Energy Functions for Global Stereo Matching

During the last few years, stereo matching has experienced a significant advance with the introduction of new optimization algorithms. Energy minimization methods based on these optimization schemes currently show the best performance in stereo computation. However, while a lot of research effort has been put into the optimization problem of the energy minimization approach, the fact that the energy functions under consideration might represent an unsatisfactory model for the stereo problem has often been ignored. In the proposed project, we aim at pushing the state-of-the-art in stereo vision by investigating and improving the modelling component of energy minimization techniques. One major contribution to the stereo community is that we will run a competitive performance evaluation among energy functions that have been proposed in the literature. Energy functions are typically combinations of several terms that are motivated by the same idea, but differently implemented in each approach. Moreover, the resulting energy functions are minimized using different optimization algorithms. It is therefore difficult to judge why one approach outperforms the other. In the proposed project, we will implement a framework that unifies several energy functions and accounts for their minimization. This framework will serve as the basis for a benchmark test, in which we will use image pairs of real scenes along with ground truth disparities. The goal of our experiments is to identify which components of an energy function result in a performance improvement and which do not. This will lead to a new and deeper understanding of current energy functions and point out those factors that show the highest potential for further improvement. In the second phase of the project, we will use the knowledge gained in our evaluation study to develop novel energy functions. These energy functions will be designed to deliver high-quality disparity maps that improve over the current state-of-the-art. These high-quality disparity maps are vital for a variety of applications, ranging from quality assurance, robotics and virtual reality to promising applications in the entertainment industry such as novel view synthesis.

In this project, we have carried out a systematic analysis of stereo matching algorithms regarding their accuracy and potential for improvement. The gained insights have led to the development of novel matching algorithms that have shown excellent performance in an international benchmark test. The project results have obtained several awards and have been presented to the public in scientific media reports (for example, by Austrian TVs Newton program). The key task of a stereo matching algorithm is the automatic identification of corresponding points in the left and right image of a stereo pair. The point correspondences are then used to generate a (3D) depth map of the observed scene.
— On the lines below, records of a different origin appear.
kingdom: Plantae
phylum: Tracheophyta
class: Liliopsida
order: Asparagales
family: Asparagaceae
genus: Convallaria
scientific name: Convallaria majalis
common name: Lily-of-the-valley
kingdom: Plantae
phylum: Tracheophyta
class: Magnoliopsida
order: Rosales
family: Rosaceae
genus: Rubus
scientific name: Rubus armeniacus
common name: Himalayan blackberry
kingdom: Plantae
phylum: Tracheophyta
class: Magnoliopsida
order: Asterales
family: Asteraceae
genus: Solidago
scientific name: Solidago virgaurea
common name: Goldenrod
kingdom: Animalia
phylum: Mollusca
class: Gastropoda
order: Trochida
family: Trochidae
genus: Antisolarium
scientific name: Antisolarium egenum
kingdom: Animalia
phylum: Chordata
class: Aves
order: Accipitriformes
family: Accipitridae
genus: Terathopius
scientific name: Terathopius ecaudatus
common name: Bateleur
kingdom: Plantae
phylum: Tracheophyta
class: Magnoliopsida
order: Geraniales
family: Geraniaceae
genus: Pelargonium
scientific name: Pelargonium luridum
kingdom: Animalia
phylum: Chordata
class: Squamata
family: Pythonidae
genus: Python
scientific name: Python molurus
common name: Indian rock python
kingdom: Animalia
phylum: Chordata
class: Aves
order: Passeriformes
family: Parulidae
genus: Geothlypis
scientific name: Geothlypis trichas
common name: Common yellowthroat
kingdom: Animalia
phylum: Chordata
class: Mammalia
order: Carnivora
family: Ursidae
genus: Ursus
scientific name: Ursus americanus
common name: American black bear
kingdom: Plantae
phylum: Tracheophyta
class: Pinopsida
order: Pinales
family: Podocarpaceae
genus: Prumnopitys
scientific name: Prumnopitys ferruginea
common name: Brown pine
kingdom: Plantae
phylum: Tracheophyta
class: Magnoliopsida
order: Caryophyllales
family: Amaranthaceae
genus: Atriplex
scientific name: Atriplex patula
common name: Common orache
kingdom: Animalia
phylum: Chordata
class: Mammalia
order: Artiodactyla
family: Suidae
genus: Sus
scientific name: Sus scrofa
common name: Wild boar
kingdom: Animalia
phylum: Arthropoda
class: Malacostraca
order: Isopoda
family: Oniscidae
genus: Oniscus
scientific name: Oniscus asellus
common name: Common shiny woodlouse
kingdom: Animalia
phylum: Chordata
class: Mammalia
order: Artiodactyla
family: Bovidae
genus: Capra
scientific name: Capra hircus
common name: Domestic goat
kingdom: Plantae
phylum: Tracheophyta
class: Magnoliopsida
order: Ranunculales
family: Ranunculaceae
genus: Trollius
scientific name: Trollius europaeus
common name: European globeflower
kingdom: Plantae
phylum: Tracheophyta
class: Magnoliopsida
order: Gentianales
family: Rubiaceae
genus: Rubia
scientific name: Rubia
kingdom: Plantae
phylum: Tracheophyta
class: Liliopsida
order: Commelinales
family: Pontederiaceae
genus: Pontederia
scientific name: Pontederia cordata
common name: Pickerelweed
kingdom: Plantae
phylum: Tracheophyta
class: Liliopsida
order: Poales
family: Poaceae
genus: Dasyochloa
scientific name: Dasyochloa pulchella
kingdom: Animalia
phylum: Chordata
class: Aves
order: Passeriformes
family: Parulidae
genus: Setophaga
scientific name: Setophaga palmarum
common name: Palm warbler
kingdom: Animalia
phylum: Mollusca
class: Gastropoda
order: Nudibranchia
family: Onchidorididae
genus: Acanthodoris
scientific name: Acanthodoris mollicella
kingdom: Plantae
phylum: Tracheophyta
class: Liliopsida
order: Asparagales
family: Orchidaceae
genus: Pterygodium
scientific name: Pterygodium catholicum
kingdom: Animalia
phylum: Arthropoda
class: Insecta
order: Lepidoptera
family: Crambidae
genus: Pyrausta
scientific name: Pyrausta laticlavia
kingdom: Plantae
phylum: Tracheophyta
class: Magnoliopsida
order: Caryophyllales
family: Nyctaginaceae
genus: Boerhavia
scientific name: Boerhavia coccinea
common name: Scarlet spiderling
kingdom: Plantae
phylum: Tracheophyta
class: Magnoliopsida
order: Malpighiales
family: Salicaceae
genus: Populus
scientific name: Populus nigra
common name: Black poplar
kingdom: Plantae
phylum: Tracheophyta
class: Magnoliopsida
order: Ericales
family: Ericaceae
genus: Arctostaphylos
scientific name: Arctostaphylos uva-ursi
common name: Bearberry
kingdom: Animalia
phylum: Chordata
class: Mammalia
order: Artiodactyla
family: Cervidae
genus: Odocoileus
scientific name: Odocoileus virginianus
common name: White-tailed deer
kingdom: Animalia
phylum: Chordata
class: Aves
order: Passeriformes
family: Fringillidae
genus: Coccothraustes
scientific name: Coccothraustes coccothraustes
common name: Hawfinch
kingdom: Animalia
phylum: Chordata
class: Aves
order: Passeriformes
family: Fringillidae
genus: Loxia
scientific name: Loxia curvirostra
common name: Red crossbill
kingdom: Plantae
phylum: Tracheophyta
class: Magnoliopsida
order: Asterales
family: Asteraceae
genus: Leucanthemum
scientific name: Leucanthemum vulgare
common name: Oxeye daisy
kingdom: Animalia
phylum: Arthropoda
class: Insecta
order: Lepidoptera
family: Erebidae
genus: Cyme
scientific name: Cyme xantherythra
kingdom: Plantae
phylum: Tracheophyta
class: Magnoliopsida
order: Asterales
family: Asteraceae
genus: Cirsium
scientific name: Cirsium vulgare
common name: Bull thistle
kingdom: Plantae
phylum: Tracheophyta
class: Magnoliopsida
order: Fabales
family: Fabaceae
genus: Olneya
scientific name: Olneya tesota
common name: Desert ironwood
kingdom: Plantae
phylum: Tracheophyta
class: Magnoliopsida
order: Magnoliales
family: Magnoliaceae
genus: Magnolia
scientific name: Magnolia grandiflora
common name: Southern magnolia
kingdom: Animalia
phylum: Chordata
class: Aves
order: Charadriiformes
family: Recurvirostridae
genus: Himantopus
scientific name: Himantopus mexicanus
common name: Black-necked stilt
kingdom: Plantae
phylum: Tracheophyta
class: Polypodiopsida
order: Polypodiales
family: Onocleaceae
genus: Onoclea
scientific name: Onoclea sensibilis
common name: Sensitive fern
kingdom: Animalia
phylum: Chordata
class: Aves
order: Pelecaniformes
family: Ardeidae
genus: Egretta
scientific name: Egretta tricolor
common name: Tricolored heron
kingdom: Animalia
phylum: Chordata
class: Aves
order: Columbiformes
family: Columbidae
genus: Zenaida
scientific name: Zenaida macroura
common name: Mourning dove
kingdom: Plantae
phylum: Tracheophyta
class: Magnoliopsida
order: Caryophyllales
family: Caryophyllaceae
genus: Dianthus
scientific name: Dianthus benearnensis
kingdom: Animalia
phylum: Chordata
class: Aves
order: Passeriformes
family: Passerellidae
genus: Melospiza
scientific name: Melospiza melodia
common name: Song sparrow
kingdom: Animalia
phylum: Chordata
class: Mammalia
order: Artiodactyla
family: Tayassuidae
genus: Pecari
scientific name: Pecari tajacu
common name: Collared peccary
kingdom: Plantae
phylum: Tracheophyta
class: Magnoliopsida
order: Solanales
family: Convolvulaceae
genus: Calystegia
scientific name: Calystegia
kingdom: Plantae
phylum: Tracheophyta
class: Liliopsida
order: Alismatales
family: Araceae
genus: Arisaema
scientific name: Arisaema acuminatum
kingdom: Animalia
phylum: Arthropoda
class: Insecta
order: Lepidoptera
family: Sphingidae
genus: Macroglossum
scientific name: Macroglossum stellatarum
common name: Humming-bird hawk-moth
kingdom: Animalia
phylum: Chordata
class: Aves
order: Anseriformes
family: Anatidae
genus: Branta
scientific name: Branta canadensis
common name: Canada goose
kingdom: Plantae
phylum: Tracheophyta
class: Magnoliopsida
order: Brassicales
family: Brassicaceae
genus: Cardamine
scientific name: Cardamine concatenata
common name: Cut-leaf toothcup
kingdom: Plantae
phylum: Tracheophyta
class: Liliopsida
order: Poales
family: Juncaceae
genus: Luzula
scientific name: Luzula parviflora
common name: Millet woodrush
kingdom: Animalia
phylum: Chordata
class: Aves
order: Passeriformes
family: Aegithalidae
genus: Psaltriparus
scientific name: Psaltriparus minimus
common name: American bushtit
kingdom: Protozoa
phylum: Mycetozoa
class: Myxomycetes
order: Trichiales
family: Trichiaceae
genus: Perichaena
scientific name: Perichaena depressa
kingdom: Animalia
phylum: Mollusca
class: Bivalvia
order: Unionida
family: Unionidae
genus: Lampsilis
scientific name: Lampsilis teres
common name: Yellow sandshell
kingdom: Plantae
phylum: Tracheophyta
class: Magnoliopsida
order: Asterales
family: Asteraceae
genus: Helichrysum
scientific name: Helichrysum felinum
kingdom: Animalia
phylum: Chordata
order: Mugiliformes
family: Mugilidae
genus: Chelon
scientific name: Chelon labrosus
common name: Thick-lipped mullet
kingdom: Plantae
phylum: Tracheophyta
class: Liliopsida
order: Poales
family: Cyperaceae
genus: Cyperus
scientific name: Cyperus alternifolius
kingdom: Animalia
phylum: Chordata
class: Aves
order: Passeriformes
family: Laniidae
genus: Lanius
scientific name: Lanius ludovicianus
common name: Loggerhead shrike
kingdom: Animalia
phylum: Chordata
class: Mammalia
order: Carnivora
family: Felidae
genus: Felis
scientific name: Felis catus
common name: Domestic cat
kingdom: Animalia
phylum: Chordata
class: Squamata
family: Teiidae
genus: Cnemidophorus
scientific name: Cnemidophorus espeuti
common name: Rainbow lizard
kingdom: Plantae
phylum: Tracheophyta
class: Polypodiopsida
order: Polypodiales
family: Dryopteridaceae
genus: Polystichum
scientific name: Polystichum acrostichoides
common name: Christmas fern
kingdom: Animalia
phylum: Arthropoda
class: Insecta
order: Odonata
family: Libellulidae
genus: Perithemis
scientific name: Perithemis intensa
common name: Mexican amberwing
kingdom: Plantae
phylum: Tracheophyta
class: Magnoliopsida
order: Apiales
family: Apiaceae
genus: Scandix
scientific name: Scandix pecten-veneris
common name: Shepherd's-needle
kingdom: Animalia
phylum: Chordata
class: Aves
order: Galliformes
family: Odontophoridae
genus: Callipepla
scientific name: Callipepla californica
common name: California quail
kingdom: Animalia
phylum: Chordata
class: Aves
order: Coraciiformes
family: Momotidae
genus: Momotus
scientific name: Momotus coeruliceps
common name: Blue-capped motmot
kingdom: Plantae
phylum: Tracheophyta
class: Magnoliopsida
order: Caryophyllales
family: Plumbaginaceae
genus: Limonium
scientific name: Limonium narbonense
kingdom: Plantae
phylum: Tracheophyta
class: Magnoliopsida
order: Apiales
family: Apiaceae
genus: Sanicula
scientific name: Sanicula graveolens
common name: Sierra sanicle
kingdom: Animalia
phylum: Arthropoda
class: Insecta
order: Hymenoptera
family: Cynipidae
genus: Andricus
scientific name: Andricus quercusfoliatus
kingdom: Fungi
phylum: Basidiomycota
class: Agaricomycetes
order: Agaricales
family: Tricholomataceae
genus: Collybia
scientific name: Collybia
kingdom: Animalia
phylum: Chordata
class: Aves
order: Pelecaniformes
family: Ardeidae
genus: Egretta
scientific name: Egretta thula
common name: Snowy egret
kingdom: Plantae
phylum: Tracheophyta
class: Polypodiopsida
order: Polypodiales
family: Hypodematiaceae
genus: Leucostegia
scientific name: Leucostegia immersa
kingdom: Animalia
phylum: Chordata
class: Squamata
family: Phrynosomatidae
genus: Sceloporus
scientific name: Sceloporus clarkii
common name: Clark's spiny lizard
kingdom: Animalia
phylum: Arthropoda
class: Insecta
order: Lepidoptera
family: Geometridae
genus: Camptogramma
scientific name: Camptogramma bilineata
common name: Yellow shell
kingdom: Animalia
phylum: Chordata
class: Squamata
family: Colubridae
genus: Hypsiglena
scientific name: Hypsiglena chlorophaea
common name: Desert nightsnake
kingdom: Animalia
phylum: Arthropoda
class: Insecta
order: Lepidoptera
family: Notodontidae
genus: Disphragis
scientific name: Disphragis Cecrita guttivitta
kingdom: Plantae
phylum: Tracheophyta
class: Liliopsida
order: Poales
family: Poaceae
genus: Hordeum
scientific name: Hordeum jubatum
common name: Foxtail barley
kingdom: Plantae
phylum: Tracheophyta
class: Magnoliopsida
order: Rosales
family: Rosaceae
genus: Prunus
Global matching techniques first set up a 3D model of the scene by formulating a suitable energy function. The goal of the subsequent optimization step is to find that solution (i.e., depth map) which best explains the scene visible in the left and right stereo view, while being consistent with the previously defined scene model. In our work, we put an emphasis on the modeling step, since it was found to offer more potential for improvement than the optimization procedure. As part of the project, we have analyzed the scene modeling step regarding various aspects. In particular, we have investigated the influence of color and the selected color space on the quality of the 3D reconstruction. A special challenge for stereo matching algorithms is the task to capture suitable features in the surrounding of a regarded image point, while at the same time the search area should not be extended unnecessarily, in order to save computation time. In this context, we have developed novel matching techniques based on efficient tree structures and appropriate weighting techniques introduced into the search process. Furthermore, we have suggested a method that enables the highly precise reconstruction of object contours. Our technique is able to cope with subtle color mixture effects that tend to occur along object boundaries and in the surrounding of fine image structures (e.g., hairs), where conventional stereo algorithms typically fail. The obtained high-quality depth maps are vital for a variety of applications, ranging from quality assurance, robotics and virtual reality to promising applications in the entertainment industry, such as novel view synthesis for 3D TV scenarios.